Save the pending operations of the project (actions still not saved).

save_current_filter(custom_filters)[source]

Save the current filter.

Parameters:

custom_filters – The customized filter

setCurrentFilter(new_filter)[source]

Set the current filter of the project.

Parameters:

new_filter – New Filter object

setDate(date)[source]

Set the date of the project.

Parameters:

date – New date of the project

setName(name)[source]

Set the name of the project if it’s not Unnamed project, otherwise does nothing.

Parameters:

(str) (name) – New name of the project

setSortOrder(order)[source]

Set the sort order of the project.

Parameters:

order – New sort order of the project (ascending or descending)

setSortedTag(tag)[source]

Set the sorted tag of the project.

Parameters:

tag – New sorted tag of the project

undo(table)[source]

Undo the last action made by the user on the project.

Parameters:

table – Table on which to apply the modifications

Actions that can be undone:
  • add_tag

  • remove_tags

  • add_scans

  • modified_values

  • modified_visibilities

unsaveModifications()[source]

Unsave the pending operations of the project.

property unsavedModifications

Getter for _unsavedModifications.

update_db_for_paths(new_path=None)[source]

Update database paths when renaming or loading a project.

This method updates path references in the database when a project is renamed or loaded from a different location. It scans the HISTORY and BRICK collections to identify the old project path, then systematically replaces it with the new path.

The method looks for the old path in brick input/output fields and history pipeline XML data. If the old path contains ‘data/derived_data’, the method uses the portion before this segment as the base path.

Parameters:

(str) (new_path) – The new project path.

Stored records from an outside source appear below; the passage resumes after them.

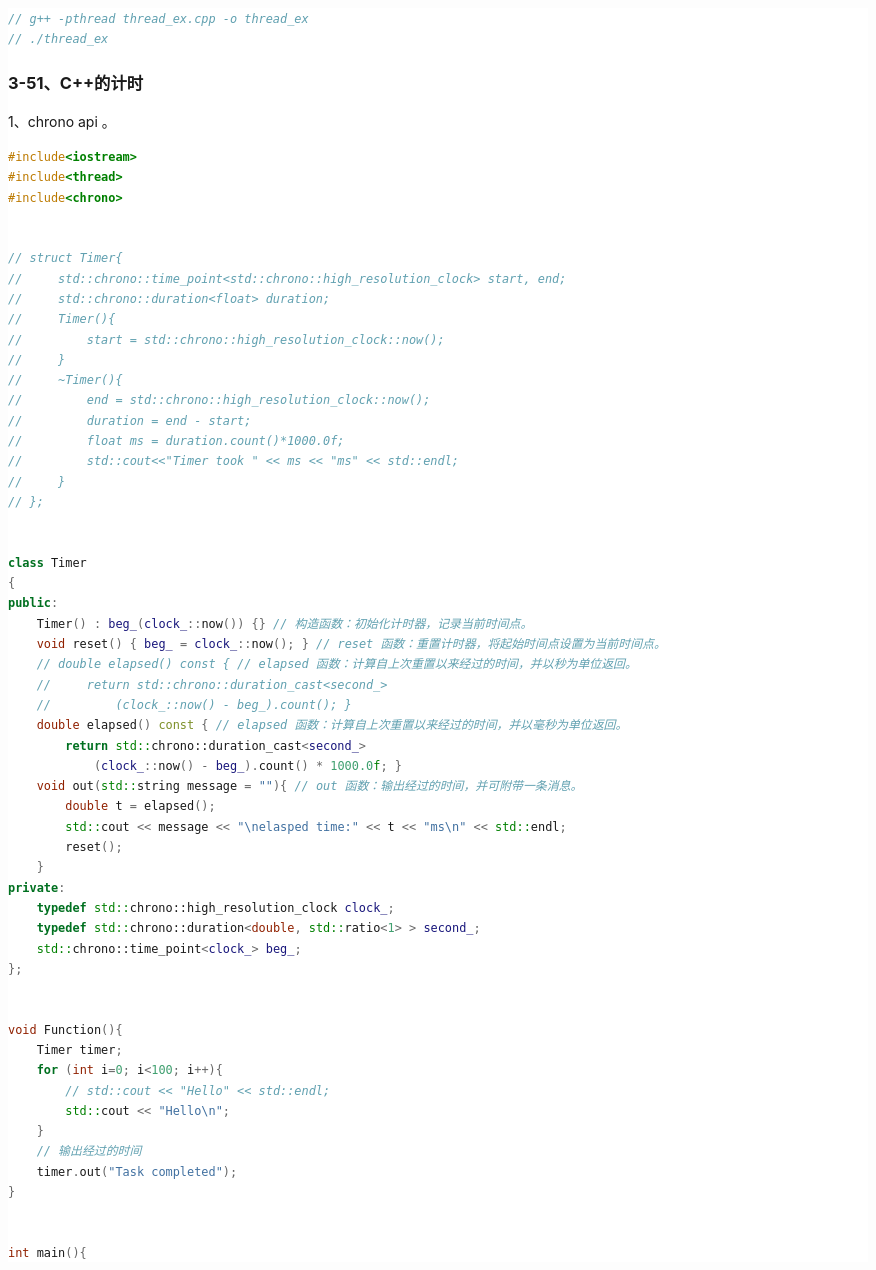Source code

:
 ```c++
// g++ -pthread thread_ex.cpp -o thread_ex
// ./thread_ex
```

### 3-51、C++的计时

1、chrono api 。

```c++
#include<iostream>
#include<thread>
#include<chrono>


// struct Timer{
//     std::chrono::time_point<std::chrono::high_resolution_clock> start, end;
//     std::chrono::duration<float> duration;
//     Timer(){
//         start = std::chrono::high_resolution_clock::now();
//     }
//     ~Timer(){
//         end = std::chrono::high_resolution_clock::now();
//         duration = end - start;
//         float ms = duration.count()*1000.0f;
//         std::cout<<"Timer took " << ms << "ms" << std::endl;
//     }
// };


class Timer
{
public:
    Timer() : beg_(clock_::now()) {} // 构造函数：初始化计时器，记录当前时间点。
    void reset() { beg_ = clock_::now(); } // reset 函数：重置计时器，将起始时间点设置为当前时间点。
    // double elapsed() const { // elapsed 函数：计算自上次重置以来经过的时间，并以秒为单位返回。
    //     return std::chrono::duration_cast<second_>
    //         (clock_::now() - beg_).count(); }
    double elapsed() const { // elapsed 函数：计算自上次重置以来经过的时间，并以毫秒为单位返回。
        return std::chrono::duration_cast<second_>
            (clock_::now() - beg_).count() * 1000.0f; }    
    void out(std::string message = ""){ // out 函数：输出经过的时间，并可附带一条消息。
        double t = elapsed();
        std::cout << message << "\nelasped time:" << t << "ms\n" << std::endl;
        reset();
    }
private:
    typedef std::chrono::high_resolution_clock clock_;
    typedef std::chrono::duration<double, std::ratio<1> > second_;
    std::chrono::time_point<clock_> beg_;
};


void Function(){
    Timer timer;
    for (int i=0; i<100; i++){
        // std::cout << "Hello" << std::endl;
        std::cout << "Hello\n";
    }
    // 输出经过的时间
    timer.out("Task completed");    
}


int main(){
```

If not provided, the current project folder path is used.

Contains:
Private method:
  • _update_json_data: Helper method to update paths in JSON

    data structures

populse_mia.data_manager.project_properties module

Module that contains the class to handle the projects saved in the software.

Contains:

Class: - SavedProjects

class populse_mia.data_manager.project_properties.SavedProjects[source]

Bases: object

Handles all saved projects in the software.

Methods:
  • addSavedProject: Adds a new saved project.

  • loadSavedProjects: Loads saved projects from ‘saved_projects.yml’.

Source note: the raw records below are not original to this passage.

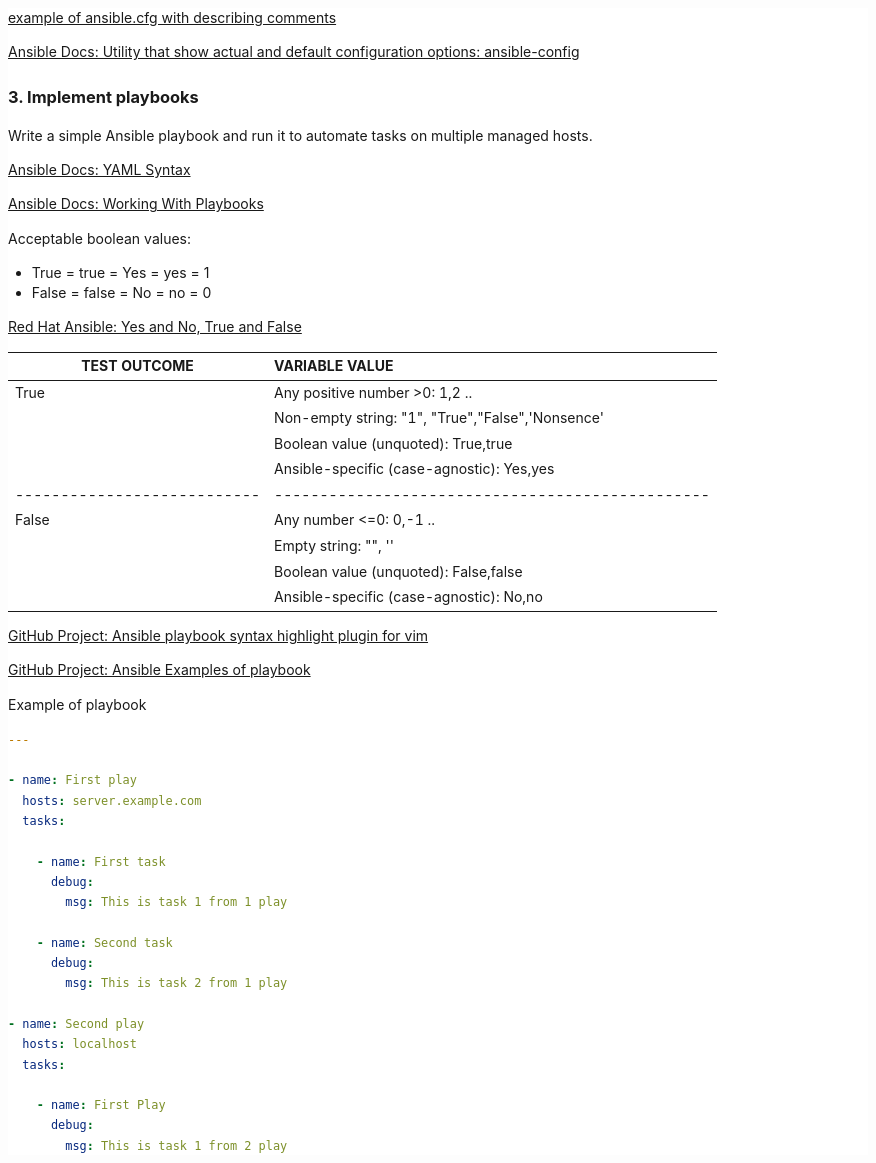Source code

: [example of ansible.cfg  with describing comments](https://github.com/ansible/ansible/blob/devel/examples/ansible.cfg)

[Ansible Docs: Utility that show actual and default configuration options: ansible-config](https://docs.ansible.com/ansible/latest/cli/ansible-config.html)

### 3. Implement playbooks

Write a simple Ansible playbook and run it to automate tasks on multiple managed hosts.

[Ansible Docs: YAML Syntax](https://docs.ansible.com/ansible/latest/reference_appendices/YAMLSyntax.html)

[Ansible Docs: Working With Playbooks](https://docs.ansible.com/ansible/latest/user_guide/playbooks.html)

Acceptable boolean values:

- True  = true  = Yes = yes = 1
- False = false = No  = no  = 0

[Red Hat Ansible: Yes and No, True and False](https://chronicler.tech/red-hat-ansible-yes-no-and/)

|        TEST OUTCOME         |                 VARIABLE VALUE                   |
| --------------------------- | :----------------------------------------------- |
|            True             | Any positive number >0: 1,2 ..                   |
|                             | Non-empty string: "1", "True","False",'Nonsence' |
|                             | Boolean value (unquoted): True,true              |
|                             | Ansible-specific (case-agnostic): Yes,yes        |
| --------------------------- | ------------------------------------------------ |
|            False	          | Any number <=0: 0,-1 ..                          |
|                             | Empty string: "", ''                             |
|                             | Boolean value (unquoted): False,false            |
|                             | Ansible-specific (case-agnostic): No,no          |

[GitHub Project: Ansible playbook syntax highlight plugin for vim](https://github.com/pearofducks/ansible-vim)

[GitHub Project: Ansible Examples of playbook](https://github.com/ansible/ansible-examples)

Example of playbook

```yaml
---

- name: First play
  hosts: server.example.com
  tasks:
 
    - name: First task
      debug:
        msg: This is task 1 from 1 play
 
    - name: Second task
      debug:
        msg: This is task 2 from 1 play
 
- name: Second play
  hosts: localhost
  tasks:
 
    - name: First Play 
      debug:
        msg: This is task 1 from 2 play
```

  • removeSavedProject: Removes a project from the config file.

  • saveSavedProjects: Saves projects to ‘saved_projects.yml’.

__init__()[source]

Initializes the saved projects from ‘saved_projects.yml’.

Attributes:

savedProjects (dict): Dictionary containing saved project paths. pathsList (list): List of saved project paths.

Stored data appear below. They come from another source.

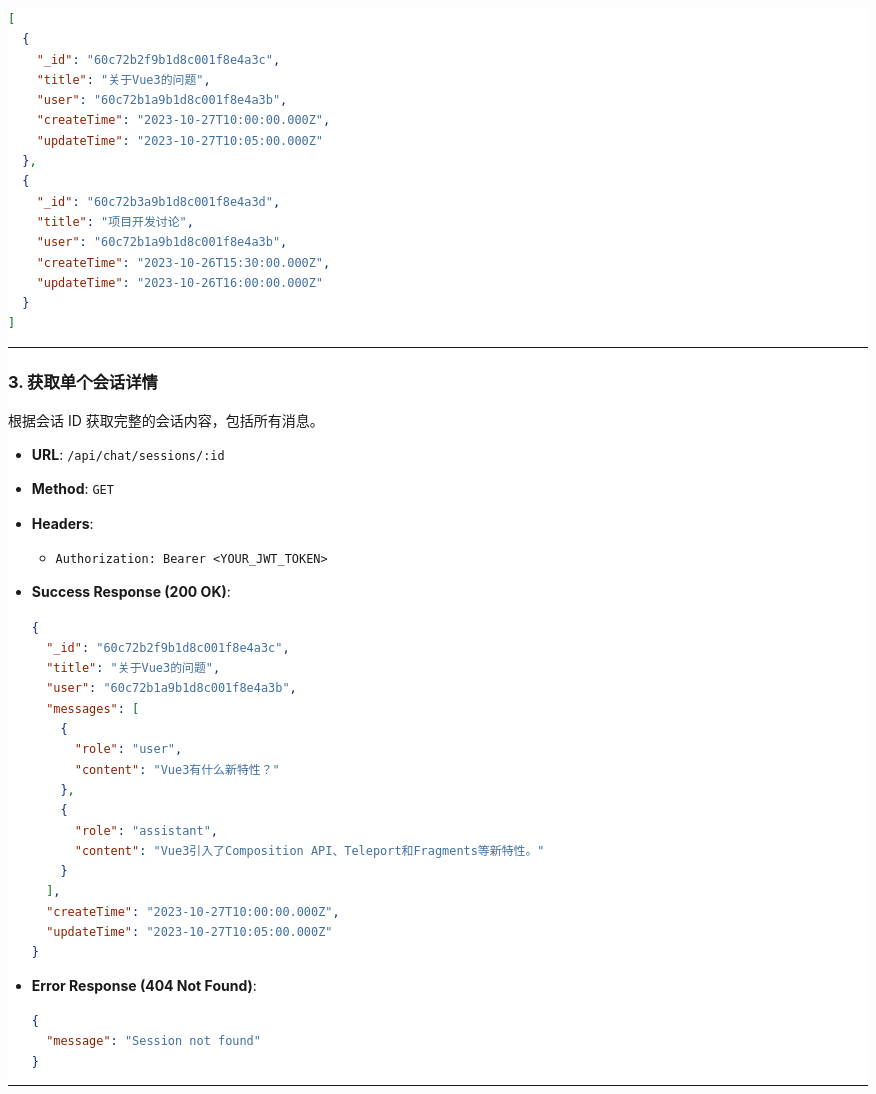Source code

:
   ```json
  [
    {
      "_id": "60c72b2f9b1d8c001f8e4a3c",
      "title": "关于Vue3的问题",
      "user": "60c72b1a9b1d8c001f8e4a3b",
      "createTime": "2023-10-27T10:00:00.000Z",
      "updateTime": "2023-10-27T10:05:00.000Z"
    },
    {
      "_id": "60c72b3a9b1d8c001f8e4a3d",
      "title": "项目开发讨论",
      "user": "60c72b1a9b1d8c001f8e4a3b",
      "createTime": "2023-10-26T15:30:00.000Z",
      "updateTime": "2023-10-26T16:00:00.000Z"
    }
  ]
  ```

---

### 3. 获取单个会话详情

根据会话 ID 获取完整的会话内容，包括所有消息。

- **URL**: `/api/chat/sessions/:id`
- **Method**: `GET`
- **Headers**:
  - `Authorization: Bearer <YOUR_JWT_TOKEN>`
- **Success Response (200 OK)**:

  ```json
  {
    "_id": "60c72b2f9b1d8c001f8e4a3c",
    "title": "关于Vue3的问题",
    "user": "60c72b1a9b1d8c001f8e4a3b",
    "messages": [
      {
        "role": "user",
        "content": "Vue3有什么新特性？"
      },
      {
        "role": "assistant",
        "content": "Vue3引入了Composition API、Teleport和Fragments等新特性。"
      }
    ],
    "createTime": "2023-10-27T10:00:00.000Z",
    "updateTime": "2023-10-27T10:05:00.000Z"
  }
  ```

- **Error Response (404 Not Found)**:

  ```json
  {
    "message": "Session not found"
  }
  ```

---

addSavedProject(newPath)[source]

Adds a project path or moves it to the front if it exists.

Parameters:

(str) (newPath) – Path of the new project.

Return (list):

Updated project paths list.

loadSavedProjects()[source]

Loads saved projects from ‘saved_projects.yml’, or creates a default file if missing.

Return (dict):

Loaded project paths.

removeSavedProject(path)[source]

Removes a project path from pathsList and updates the file.

Parameters:

(str) (path) – Path to remove.

saveSavedProjects()[source]

Writes savedProjects to ‘saved_projects.yml’.